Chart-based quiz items
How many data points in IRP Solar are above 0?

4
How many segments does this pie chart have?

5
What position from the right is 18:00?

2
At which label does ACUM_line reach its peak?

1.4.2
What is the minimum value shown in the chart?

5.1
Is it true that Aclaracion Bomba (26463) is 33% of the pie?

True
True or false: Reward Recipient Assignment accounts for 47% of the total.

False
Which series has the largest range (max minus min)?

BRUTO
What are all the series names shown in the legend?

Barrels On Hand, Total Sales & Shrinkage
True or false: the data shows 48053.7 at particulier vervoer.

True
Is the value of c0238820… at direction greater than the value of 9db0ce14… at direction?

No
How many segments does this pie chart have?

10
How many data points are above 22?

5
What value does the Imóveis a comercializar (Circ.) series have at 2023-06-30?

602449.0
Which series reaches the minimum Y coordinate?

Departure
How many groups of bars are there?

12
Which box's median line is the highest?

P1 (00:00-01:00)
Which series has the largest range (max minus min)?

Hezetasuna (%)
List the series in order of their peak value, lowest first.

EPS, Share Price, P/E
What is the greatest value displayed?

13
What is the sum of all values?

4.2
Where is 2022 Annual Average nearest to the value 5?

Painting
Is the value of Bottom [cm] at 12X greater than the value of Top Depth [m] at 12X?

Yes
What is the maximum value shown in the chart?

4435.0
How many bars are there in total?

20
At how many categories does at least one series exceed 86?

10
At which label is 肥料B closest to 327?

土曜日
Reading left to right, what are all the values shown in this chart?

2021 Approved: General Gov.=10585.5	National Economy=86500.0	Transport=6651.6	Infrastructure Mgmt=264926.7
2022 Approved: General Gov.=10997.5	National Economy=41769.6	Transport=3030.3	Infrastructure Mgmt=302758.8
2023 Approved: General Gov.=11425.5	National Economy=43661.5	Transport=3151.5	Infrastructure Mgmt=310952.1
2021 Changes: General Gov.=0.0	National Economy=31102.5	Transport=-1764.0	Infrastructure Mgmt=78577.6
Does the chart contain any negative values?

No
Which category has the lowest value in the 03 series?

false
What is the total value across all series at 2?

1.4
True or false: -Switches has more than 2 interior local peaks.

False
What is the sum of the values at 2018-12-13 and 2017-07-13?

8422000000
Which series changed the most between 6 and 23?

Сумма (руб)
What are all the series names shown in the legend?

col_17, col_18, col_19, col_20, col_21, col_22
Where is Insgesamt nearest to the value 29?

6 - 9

* **EXERCISE AIM**
Gather every line in the records that contains the string "Economy", and copy each one in full.

* **EXERCISE RESULT**
2021 Approved: General Gov.=10585.5	National Economy=86500.0	Transport=6651.6	Infrastructure Mgmt=264926.7
2022 Approved: General Gov.=10997.5	National Economy=41769.6	Transport=3030.3	Infrastructure Mgmt=302758.8
2023 Approved: General Gov.=11425.5	National Economy=43661.5	Transport=3151.5	Infrastructure Mgmt=310952.1
2021 Changes: General Gov.=0.0	National Economy=31102.5	Transport=-1764.0	Infrastructure Mgmt=78577.6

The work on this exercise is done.